If someone owns something then they should be allowed to do what they want with it.

Should companies be required to create their products in such a way that repair is viable for the purchaser/a third party? No, companies have zero obligation to make their products repaidable. If you don't like it then don't buy the product.
 

Bear Ribs

Well-known member
That actually has a legit explanation.

Apple hardware and software integration runs really deep. Say you have an IPhone 7, 8, and X. The OS that comes out with the IPhone 7 is custom built for it. But as the 8 and X comes out, new updates and OSes aren't customized for the 7, but for the 8 and X.

Since the hardware and software are so heavily integrated, the performance on the 7 naturally goes down as the newer OSes don't mesh as well with the hardware come out.

That is essentially the problem.

Of course, Apple should arguably have a lot more disclosure about this, but if it was widely known, then people would probably demand that Apple switch to developing and updating each phones OS separately, which would likely greatly increase support/programming costs, something they absolutely don't want.
This utterly fails any sanity test. If the new OS for the iPhone 8 will not run well on the iPhone 7, why automatically upgrade iPhone 7s to it?
 

ParadiseLost

Well-known member
This utterly fails any sanity test. If the new OS for the iPhone 8 will not run well on the iPhone 7, why automatically upgrade iPhone 7s to it?

New features, primarily, and the fact that Apple OS's tend to lose support from App Developers a lot faster than Android.

And the fact that, as I said, Apple doesn't really want to be open about the issues related to this because people will demand they split OS development up and create optimized OS's for every set of hardware, which would greatly increase costs.
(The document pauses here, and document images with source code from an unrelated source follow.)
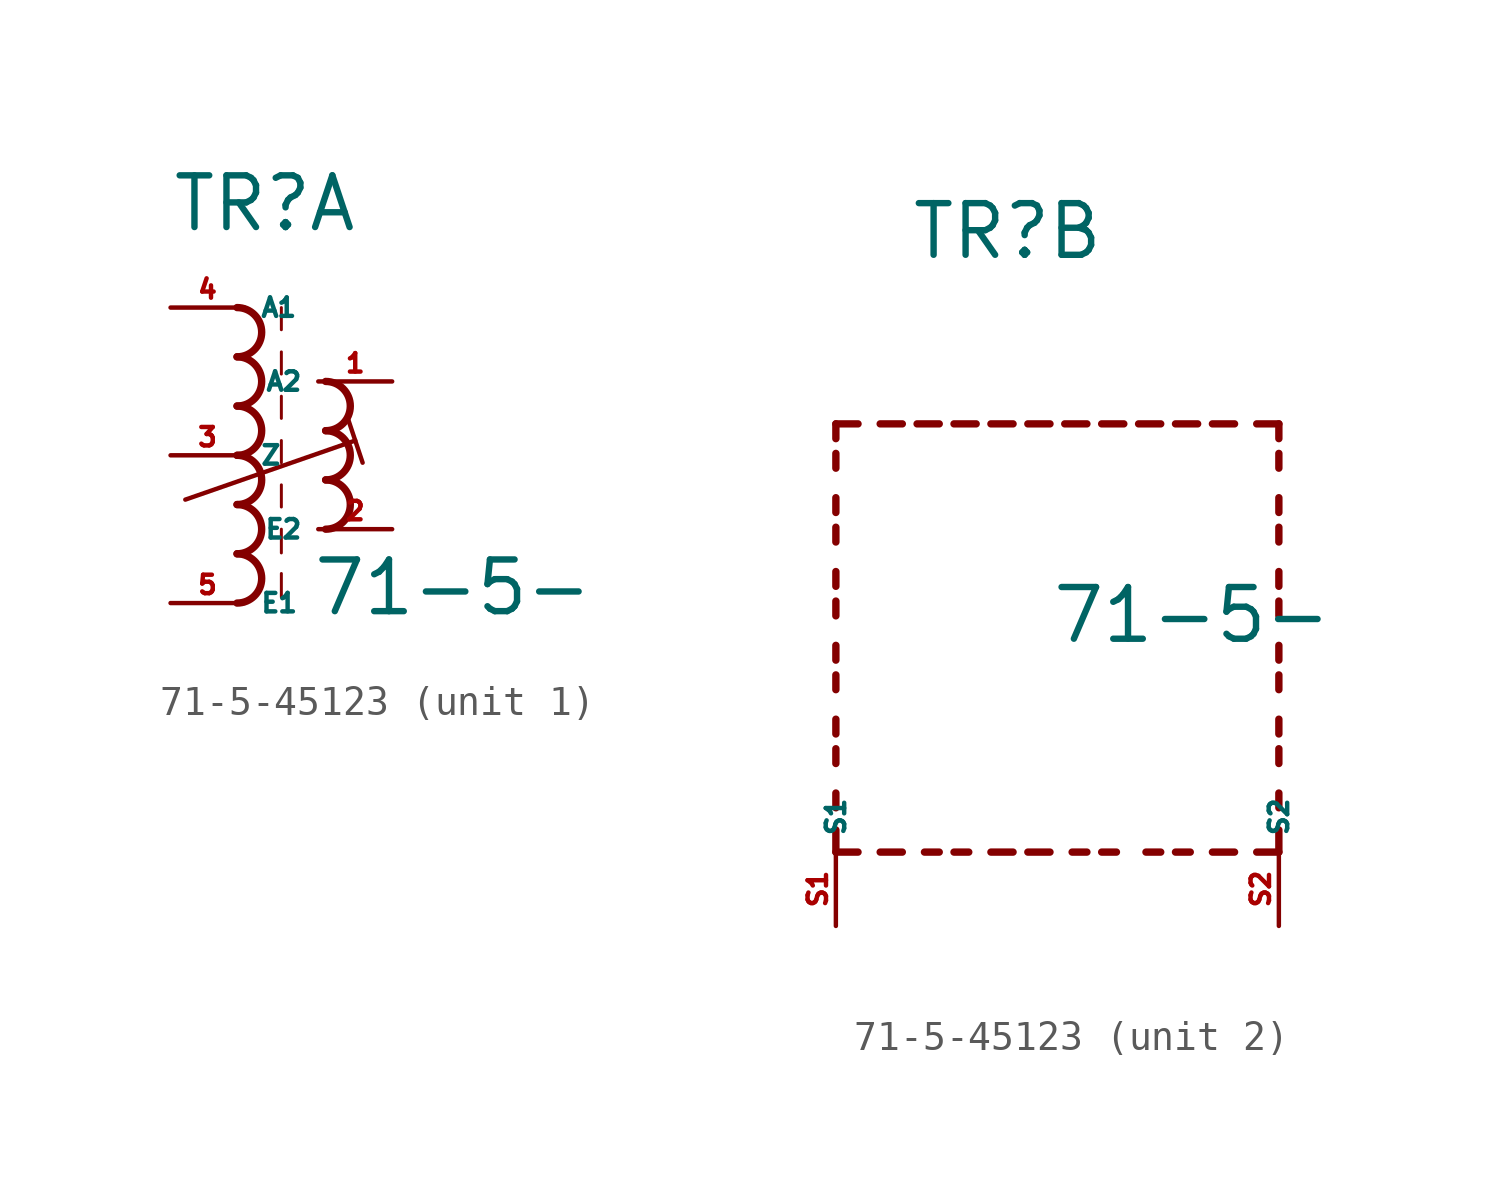
<source format=kicad_sym>
(kicad_symbol_lib
  (version 20220914)
  (generator kicad_symbol_editor)
  (symbol "71-5-45123"
    (property "Reference" "TR"
      (at -2.54 7.62 0)
      (effects (font (size 1.778 1.778) (thickness 0.22)) (justify left bottom)))
    (property "Value" "71-5-"
      (at 2.286 -5.588 0)
      (effects (font (size 1.778 1.778) (thickness 0.22)) (justify left bottom)))
    (symbol "71-5-45123_1_0"
      (arc (start -0.2534 -5.08) (mid 0.593 -4.2333) (end -0.2534 -3.3866) (stroke (width 0.254) (type default)) (fill (type none)))
      (arc (start -0.2534 -3.3866) (mid 0.593 -2.5399) (end -0.2534 -1.6932) (stroke (width 0.254) (type default)) (fill (type none)))
      (arc (start -0.2534 -1.6934) (mid 0.593 -0.8467) (end -0.2534 0) (stroke (width 0.254) (type default)) (fill (type none)))
      (arc (start -0.2534 0) (mid 0.593 0.8467) (end -0.2534 1.6934) (stroke (width 0.254) (type default)) (fill (type none)))
      (arc (start -0.2532 1.6934) (mid 0.593 2.54) (end -0.2532 3.3866) (stroke (width 0.254) (type default)) (fill (type none)))
      (arc (start -0.2534 3.3866) (mid 0.593 4.2333) (end -0.2534 5.08) (stroke (width 0.254) (type default)) (fill (type none)))
      (polyline (pts (xy -2.032 -1.524) (xy 3.81 0.508)) (stroke (width 0.152) (type default)) (fill (type none)))
      (polyline (pts (xy 1.27 -4.064) (xy 1.27 -4.88)) (stroke (width 0.102) (type default)) (fill (type none)))
      (polyline (pts (xy 1.27 -2.54) (xy 1.27 -3.356)) (stroke (width 0.102) (type default)) (fill (type none)))
      (polyline (pts (xy 1.27 -1.016) (xy 1.27 -1.778)) (stroke (width 0.102) (type default)) (fill (type none)))
      (polyline (pts (xy 1.27 0.508) (xy 1.27 -0.254)) (stroke (width 0.102) (type default)) (fill (type none)))
      (polyline (pts (xy 1.27 2.032) (xy 1.27 1.27)) (stroke (width 0.102) (type default)) (fill (type none)))
      (polyline (pts (xy 1.27 3.556) (xy 1.27 2.794)) (stroke (width 0.102) (type default)) (fill (type none)))
      (polyline (pts (xy 1.27 5.08) (xy 1.27 4.318)) (stroke (width 0.102) (type default)) (fill (type none)))
      (polyline (pts (xy 3.556 1.27) (xy 4.064 -0.254)) (stroke (width 0.152) (type default)) (fill (type none)))
      (arc (start 2.794 -2.54) (mid 3.6404 -1.6933) (end 2.794 -0.8466) (stroke (width 0.254) (type default)) (fill (type none)))
      (arc (start 2.794 -0.8466) (mid 3.6402 0) (end 2.794 0.8466) (stroke (width 0.254) (type default)) (fill (type none)))
      (arc (start 2.794 0.8466) (mid 3.6404 1.6933) (end 2.794 2.54) (stroke (width 0.254) (type default)) (fill (type none)))
      (pin passive line (at 5.08 2.54 180) (length 2.54) (name "A2" (effects (font (size 0.635 0.635)))) (number "1" (effects (font (size 0.635 0.635)))))
      (pin passive line (at 5.08 -2.54 180) (length 2.54) (name "E2" (effects (font (size 0.635 0.635)))) (number "2" (effects (font (size 0.635 0.635)))))
      (pin passive line (at -2.54 0 0) (length 2.54) (name "Z" (effects (font (size 0.635 0.635)))) (number "3" (effects (font (size 0.635 0.635)))))
      (pin passive line (at -2.54 5.08 0) (length 2.54) (name "A1" (effects (font (size 0.635 0.635)))) (number "4" (effects (font (size 0.635 0.635)))))
      (pin passive line (at -2.54 -5.08 0) (length 2.54) (name "E1" (effects (font (size 0.635 0.635)))) (number "5" (effects (font (size 0.635 0.635))))))
    (symbol "71-5-45123_2_0"
      (polyline (pts (xy -5.08 -12.7) (xy -5.08 -11.938)) (stroke (width 0.254) (type default)) (fill (type none)))
      (polyline (pts (xy -5.08 -12.7) (xy -4.318 -12.7)) (stroke (width 0.254) (type default)) (fill (type none)))
      (polyline (pts (xy -5.08 -11.176) (xy -5.08 -10.668)) (stroke (width 0.254) (type default)) (fill (type none)))
      (polyline (pts (xy -5.08 -9.652) (xy -5.08 -9.144)) (stroke (width 0.254) (type default)) (fill (type none)))
      (polyline (pts (xy -5.08 -8.636) (xy -5.08 -8.128)) (stroke (width 0.254) (type default)) (fill (type none)))
      (polyline (pts (xy -5.08 -7.112) (xy -5.08 -6.604)) (stroke (width 0.254) (type default)) (fill (type none)))
      (polyline (pts (xy -5.08 -6.096) (xy -5.08 -5.588)) (stroke (width 0.254) (type default)) (fill (type none)))
      (polyline (pts (xy -5.08 -4.572) (xy -5.08 -4.064)) (stroke (width 0.254) (type default)) (fill (type none)))
      (polyline (pts (xy -5.08 -3.556) (xy -5.08 -3.048)) (stroke (width 0.254) (type default)) (fill (type none)))
      (polyline (pts (xy -5.08 -2.032) (xy -5.08 -1.524)) (stroke (width 0.254) (type default)) (fill (type none)))
      (polyline (pts (xy -5.08 -1.016) (xy -5.08 -0.508)) (stroke (width 0.254) (type default)) (fill (type none)))
      (polyline (pts (xy -5.08 0.508) (xy -5.08 1.016)) (stroke (width 0.254) (type default)) (fill (type none)))
      (polyline (pts (xy -5.08 1.524) (xy -5.08 2.032)) (stroke (width 0.254) (type default)) (fill (type none)))
      (polyline (pts (xy -5.08 2.032) (xy -4.318 2.032)) (stroke (width 0.254) (type default)) (fill (type none)))
      (polyline (pts (xy -3.556 -12.7) (xy -2.794 -12.7)) (stroke (width 0.254) (type default)) (fill (type none)))
      (polyline (pts (xy -3.556 2.032) (xy -2.794 2.032)) (stroke (width 0.254) (type default)) (fill (type none)))
      (polyline (pts (xy -1.524 -12.7) (xy -2.032 -12.7)) (stroke (width 0.254) (type default)) (fill (type none)))
      (polyline (pts (xy -1.524 2.032) (xy -2.286 2.032)) (stroke (width 0.254) (type default)) (fill (type none)))
      (polyline (pts (xy -1.016 2.032) (xy -0.254 2.032)) (stroke (width 0.254) (type default)) (fill (type none)))
      (polyline (pts (xy -0.508 -12.7) (xy -1.016 -12.7)) (stroke (width 0.254) (type default)) (fill (type none)))
      (polyline (pts (xy 1.016 -12.7) (xy 0.254 -12.7)) (stroke (width 0.254) (type default)) (fill (type none)))
      (polyline (pts (xy 1.016 2.032) (xy 0.254 2.032)) (stroke (width 0.254) (type default)) (fill (type none)))
      (polyline (pts (xy 1.524 -12.7) (xy 2.286 -12.7)) (stroke (width 0.254) (type default)) (fill (type none)))
      (polyline (pts (xy 1.524 2.032) (xy 2.286 2.032)) (stroke (width 0.254) (type default)) (fill (type none)))
      (polyline (pts (xy 3.556 -12.7) (xy 3.048 -12.7)) (stroke (width 0.254) (type default)) (fill (type none)))
      (polyline (pts (xy 3.556 2.032) (xy 2.794 2.032)) (stroke (width 0.254) (type default)) (fill (type none)))
      (polyline (pts (xy 4.064 2.032) (xy 4.826 2.032)) (stroke (width 0.254) (type default)) (fill (type none)))
      (polyline (pts (xy 4.572 -12.7) (xy 4.064 -12.7)) (stroke (width 0.254) (type default)) (fill (type none)))
      (polyline (pts (xy 6.096 -12.7) (xy 5.588 -12.7)) (stroke (width 0.254) (type default)) (fill (type none)))
      (polyline (pts (xy 6.096 2.032) (xy 5.334 2.032)) (stroke (width 0.254) (type default)) (fill (type none)))
      (polyline (pts (xy 6.604 2.032) (xy 7.366 2.032)) (stroke (width 0.254) (type default)) (fill (type none)))
      (polyline (pts (xy 7.112 -12.7) (xy 6.604 -12.7)) (stroke (width 0.254) (type default)) (fill (type none)))
      (polyline (pts (xy 8.636 -12.7) (xy 7.874 -12.7)) (stroke (width 0.254) (type default)) (fill (type none)))
      (polyline (pts (xy 8.636 2.032) (xy 7.874 2.032)) (stroke (width 0.254) (type default)) (fill (type none)))
      (polyline (pts (xy 10.16 -12.7) (xy 9.398 -12.7)) (stroke (width 0.254) (type default)) (fill (type none)))
      (polyline (pts (xy 10.16 -12.7) (xy 10.16 -11.938)) (stroke (width 0.254) (type default)) (fill (type none)))
      (polyline (pts (xy 10.16 -11.176) (xy 10.16 -10.668)) (stroke (width 0.254) (type default)) (fill (type none)))
      (polyline (pts (xy 10.16 -9.652) (xy 10.16 -9.144)) (stroke (width 0.254) (type default)) (fill (type none)))
      (polyline (pts (xy 10.16 -8.636) (xy 10.16 -8.128)) (stroke (width 0.254) (type default)) (fill (type none)))
      (polyline (pts (xy 10.16 -7.112) (xy 10.16 -6.604)) (stroke (width 0.254) (type default)) (fill (type none)))
      (polyline (pts (xy 10.16 -6.096) (xy 10.16 -5.588)) (stroke (width 0.254) (type default)) (fill (type none)))
      (polyline (pts (xy 10.16 -4.572) (xy 10.16 -4.064)) (stroke (width 0.254) (type default)) (fill (type none)))
      (polyline (pts (xy 10.16 -3.556) (xy 10.16 -3.048)) (stroke (width 0.254) (type default)) (fill (type none)))
      (polyline (pts (xy 10.16 -2.032) (xy 10.16 -1.524)) (stroke (width 0.254) (type default)) (fill (type none)))
      (polyline (pts (xy 10.16 -1.016) (xy 10.16 -0.508)) (stroke (width 0.254) (type default)) (fill (type none)))
      (polyline (pts (xy 10.16 0.508) (xy 10.16 1.016)) (stroke (width 0.254) (type default)) (fill (type none)))
      (polyline (pts (xy 10.16 1.524) (xy 10.16 2.032)) (stroke (width 0.254) (type default)) (fill (type none)))
      (polyline (pts (xy 10.16 2.032) (xy 9.398 2.032)) (stroke (width 0.254) (type default)) (fill (type none)))
      (pin passive line (at -5.08 -15.24 90) (length 2.54) (name "S1" (effects (font (size 0.635 0.635)))) (number "S1" (effects (font (size 0.635 0.635)))))
      (pin passive line (at 10.16 -15.24 90) (length 2.54) (name "S2" (effects (font (size 0.635 0.635)))) (number "S2" (effects (font (size 0.635 0.635))))))))
</source>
Basically, its still kinda awful, but there is actually a reason for it - its not just arbitrary updates to slow the phone down.
 

Zachowon

The Army Life for me! The POG life for me!
Founder
There was an issue with some if the most expensive things Apple makes, that Apple repair places would say they can't fix, or fix it horribly.
Multiple videos on this.
When all it would take is a simple thing that any local repairshop should easily be able to do, the parts are inaccessible for said repair shops, and Apple stores would charge you more then thr computer and the part cost combined
 

Bear Ribs

Well-known member
New features, primarily, and the fact that Apple OS's tend to lose support from App Developers a lot faster than Android.

And the fact that, as I said, Apple doesn't really want to be open about the issues related to this because people will demand they split OS development up and create optimized OS's for every set of hardware, which would greatly increase costs.
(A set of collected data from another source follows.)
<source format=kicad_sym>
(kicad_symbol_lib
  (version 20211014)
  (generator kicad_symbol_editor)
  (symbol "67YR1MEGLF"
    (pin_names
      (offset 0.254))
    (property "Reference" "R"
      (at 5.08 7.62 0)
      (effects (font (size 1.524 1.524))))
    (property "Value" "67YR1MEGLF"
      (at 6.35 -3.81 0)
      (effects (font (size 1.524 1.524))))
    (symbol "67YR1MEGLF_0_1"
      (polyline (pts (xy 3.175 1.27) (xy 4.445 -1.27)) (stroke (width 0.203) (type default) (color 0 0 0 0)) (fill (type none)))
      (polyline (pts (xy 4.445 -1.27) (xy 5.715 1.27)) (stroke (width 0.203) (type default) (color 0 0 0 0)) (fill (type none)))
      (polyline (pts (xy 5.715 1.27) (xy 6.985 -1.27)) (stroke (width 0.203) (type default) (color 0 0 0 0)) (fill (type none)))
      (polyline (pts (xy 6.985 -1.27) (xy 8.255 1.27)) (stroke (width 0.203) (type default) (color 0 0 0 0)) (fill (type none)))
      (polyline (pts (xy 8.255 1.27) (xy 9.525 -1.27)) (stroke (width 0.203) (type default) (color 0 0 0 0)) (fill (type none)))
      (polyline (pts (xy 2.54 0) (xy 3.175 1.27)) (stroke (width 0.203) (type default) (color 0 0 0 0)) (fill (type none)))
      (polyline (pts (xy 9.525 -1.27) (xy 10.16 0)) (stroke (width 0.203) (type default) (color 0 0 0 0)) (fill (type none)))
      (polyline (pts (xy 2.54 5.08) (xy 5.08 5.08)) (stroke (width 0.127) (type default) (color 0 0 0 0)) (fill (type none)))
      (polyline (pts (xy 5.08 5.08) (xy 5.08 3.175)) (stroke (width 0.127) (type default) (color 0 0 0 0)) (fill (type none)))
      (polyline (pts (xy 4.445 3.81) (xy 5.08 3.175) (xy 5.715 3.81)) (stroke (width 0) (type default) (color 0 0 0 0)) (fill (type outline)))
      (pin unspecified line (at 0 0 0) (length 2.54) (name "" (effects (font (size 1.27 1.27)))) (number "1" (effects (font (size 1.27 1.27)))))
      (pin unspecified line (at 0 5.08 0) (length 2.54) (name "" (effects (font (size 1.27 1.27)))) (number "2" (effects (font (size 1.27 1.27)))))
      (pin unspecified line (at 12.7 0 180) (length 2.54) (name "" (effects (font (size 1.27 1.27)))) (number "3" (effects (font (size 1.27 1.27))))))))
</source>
Basically, its still kinda awful, but there is actually a reason for it - its not just arbitrary updates to slow the phone down.
"They don't sabotage your phone, they just install new features that make it run super slowly" is certainly a novel take on things but do you really think it's a reasonable one?
 

Captain X

Well-known member
Osaul
The other issue is manufacturers being legally barred from selling parts to anyone but the manufacturer, so third-party repairers can't buy them. And then there's the thing where even if you salvage parts from other phones, they will somehow detect this and brick. This is about establishing monopoly, and anyone arguing against right to repair (essentially a form of property rights), is arguing in favor of monopolies. To try to claim "free market" in this is, to be frank, stupid. At best it is made from ignorance simply because it doesn't matter if you don't buy from Apple if all the other companies are pulling the same shit.